Homework #5 ECES 490 Solution
1.0A multimode fiber captures rays travelling at up to 0.2 radians with respect to the fiber axis (inside the fiber). The fiber core is made of a material whose index of refraction in 1.5. What is the value of delay spreading in ns/km?
Solution:
The speed of a light ray traveling along the axis of the fiber is: c/n = the speed of light in free space/the index of refraction of the core of the fiber = 300,000,000 meters per second / 1.5 = 200,000,000 meters per second.
The delay along the axis of the fiber is 1/[speed of a light ray traveling along the axis of the fiber] = 5 ns/ meter.
The delay along the zig zag path taken by a ray traveling at the highest angle relative to the axis is [5 ns/meter] x [ 1/cos(0.2 radians)]

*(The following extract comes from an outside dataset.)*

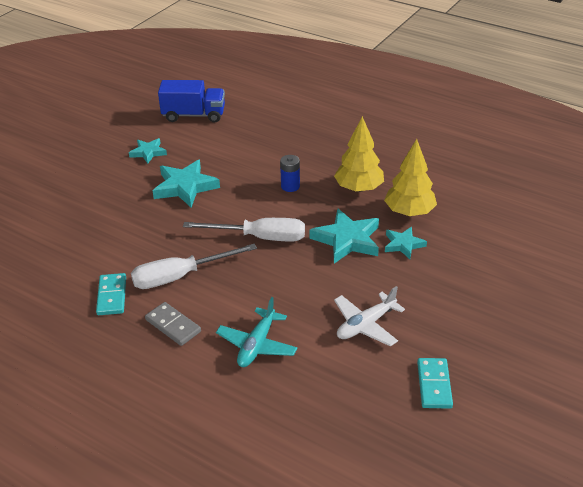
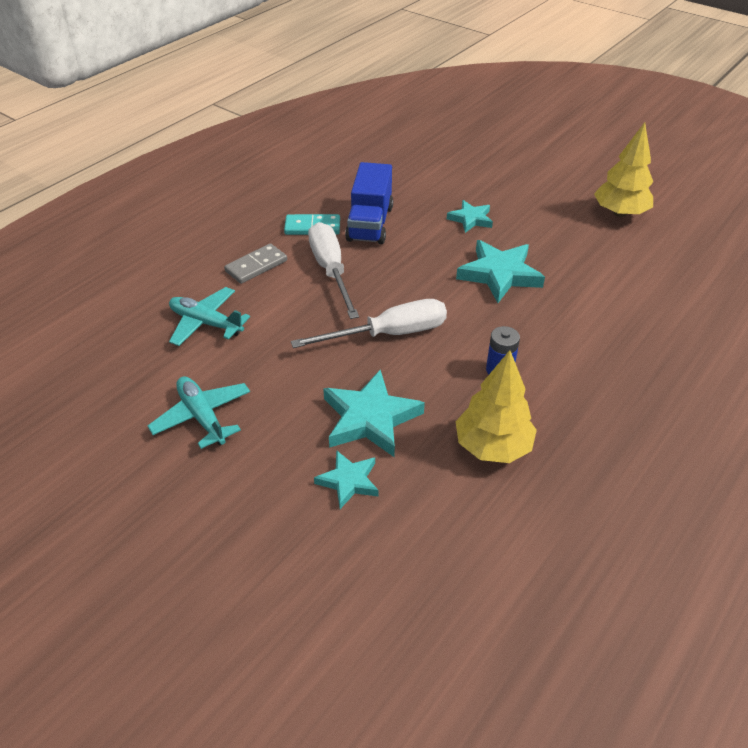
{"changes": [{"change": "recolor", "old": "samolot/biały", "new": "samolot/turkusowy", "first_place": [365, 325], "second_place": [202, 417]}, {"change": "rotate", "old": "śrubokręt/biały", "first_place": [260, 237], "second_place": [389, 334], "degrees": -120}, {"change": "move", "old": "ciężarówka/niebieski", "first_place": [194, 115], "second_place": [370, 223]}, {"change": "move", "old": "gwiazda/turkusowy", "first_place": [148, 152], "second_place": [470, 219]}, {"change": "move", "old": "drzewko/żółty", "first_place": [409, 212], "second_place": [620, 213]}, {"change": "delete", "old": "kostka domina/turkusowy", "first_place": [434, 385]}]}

The value of delay spreading is the difference between the delay associated with the axial ray and the delay associated with the highest angle zig-zag ray = 5 ns/meter [{1/cos (0.2 radians)} -1] = 5 ns/meter x .02 = .1 ns/meter = 100 ns/km
2.0A single mode fiber is used with a laser whose optical output frequency shifts when it is modulated from off to on. This frequency shift is called “chirp”. The amount of frequency shift is 5GHz. The laser’s nominal wavelength is 1.55 micrometers. The dispersion (delay change that results with a wavelength change) of the fiber being used with this laser is 20 ps/km-nm. The fiber is 40 km long. How much change in delay down the fiber results when the laser is modulated? If the allowable delay change is 0.3 times the spacing between pulses, then what is the highest date rate that the fiber will support with this light source?
Solution:
At 1.55 micrometer wavelength, the corresponding frequency is: the speed of light / the wavelength = 300,000,000 meters per second / 1.55 x 10**-6 meters ~ 2 x 10**14 Hz
A 5 GHz change in frequency (chirp) corresponds to a fractional change in the laser’s frequency of ~ 5 x 10**9 / 2 x 10** 14 = 2.5 x 10 **-5.
Since lambda = c/f , then d(lambda)/df =the derivative of the wavelength with respect to f) = -c/f**2 = lambda/f.
Therefore d(lambda)/lambda = -df/f … i.e., a fractional change of frequency [df/f)] causes an equal fractional change in wavelength (but with opposite sign)
Thus the wavelength change, during modulation from on to off, is ~ 1.55 micrometers x 2.5 x 10**-5 ~ .04 nanometers.
The change in delay that is associated with this change in wavelength is .04 nm x 20 ps/km-nm =0.8 ps/km. In 40 km, the delay change is 0.8 ps/km x 40 km = 32 ps
If 32 ps must be less than 0.3 x the pulse spacing, then the pulse spacing must be greater than ~ 100 ps.
If the pulse spacing must be greater than 100 ps, then the date rate must be less than 1/100ps = 10 Gbps.
3.0A fiber optic system receiver has a minimum required energy per pulse of 12,000 photons per pulse. The photon energy at the optical wavelength of interest is 1.5 x 10**-19 J. The optical transmitter in this system is a laser with a peak output power of 1.0 mW. The coupling loss from the laser into the fiber is 1.5 dB. The fiber loss is 0.4 dB/km, including splices. Assuming that we want to allow 5 dB of system margin (actual received signal level vs. minimum allowable received signal level), what is the maximum allowable fiber length between the transmitter and the receiver at a data rate of 10 Gbps.
Solution:
The required energy per received pulse is: 12,000 photons per pulse x 1.5 x 10**-19 J/photon = 1.8 x 10**-15 J/pulse.
At a data rate of 10 Gbps, the average power required at the receiver is: 1.8 x 10**-15 J/pulse x 10**10 pulses per second x 0.5 (half of the pulses are on, half of the pulses are off) = 9 x 10**-6 Watts = 9 microWatts.
The peak power output of the laser is 1 mW = 1000 microWatts. The average laser power output (if it is on half of the time) is 500 microWatts
The total link loss budget is: [500 microWatt / 9 microWatt] ~55.5 ~ 17.4 dB
Allowing 5 dB for margin, and 1.5 dB for laser-to-fiber coupling loss, there is:
17.4 dB – 5 dB – 1.5 dB = 10.9 dB of link loss budget available for fiber loss.
Thus the maximum allowable fiber length is 10.9 dB / 0.4 dB per kilometer ~27 km.